## BUTIR TUGAS
Tuliskan kembali semua baris berikut persis seperti aslinya, tanpa perubahan apa pun.

Butir dari sebuah kumpulan data:
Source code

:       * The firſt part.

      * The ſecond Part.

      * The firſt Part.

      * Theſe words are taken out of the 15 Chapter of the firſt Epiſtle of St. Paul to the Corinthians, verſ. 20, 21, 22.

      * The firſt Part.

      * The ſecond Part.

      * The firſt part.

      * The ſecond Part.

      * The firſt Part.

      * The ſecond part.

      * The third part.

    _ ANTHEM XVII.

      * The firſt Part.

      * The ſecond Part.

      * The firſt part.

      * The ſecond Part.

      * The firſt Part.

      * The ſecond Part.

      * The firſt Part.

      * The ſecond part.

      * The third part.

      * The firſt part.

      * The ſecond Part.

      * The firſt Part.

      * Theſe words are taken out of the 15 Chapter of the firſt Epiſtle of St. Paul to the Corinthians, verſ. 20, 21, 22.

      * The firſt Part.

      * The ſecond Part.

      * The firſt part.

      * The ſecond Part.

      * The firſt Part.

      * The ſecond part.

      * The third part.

## LATIHAN SELESAI
Source code

:       * The firſt part.

      * The ſecond Part.

      * The firſt Part.

      * Theſe words are taken out of the 15 Chapter of the firſt Epiſtle of St. Paul to the Corinthians, verſ. 20, 21, 22.

      * The firſt Part.

      * The ſecond Part.

      * The firſt part.

      * The ſecond Part.

      * The firſt Part.

      * The ſecond part.

      * The third part.

    _ ANTHEM XVII.

      * The firſt Part.

      * The ſecond Part.

      * The firſt part.

      * The ſecond Part.

      * The firſt Part.

      * The ſecond Part.

      * The firſt Part.

      * The ſecond part.

      * The third part.

      * The firſt part.

      * The ſecond Part.

      * The firſt Part.

      * Theſe words are taken out of the 15 Chapter of the firſt Epiſtle of St. Paul to the Corinthians, verſ. 20, 21, 22.

      * The firſt Part.

      * The ſecond Part.

      * The firſt part.

      * The ſecond Part.

      * The firſt Part.

      * The ſecond part.

      * The third part.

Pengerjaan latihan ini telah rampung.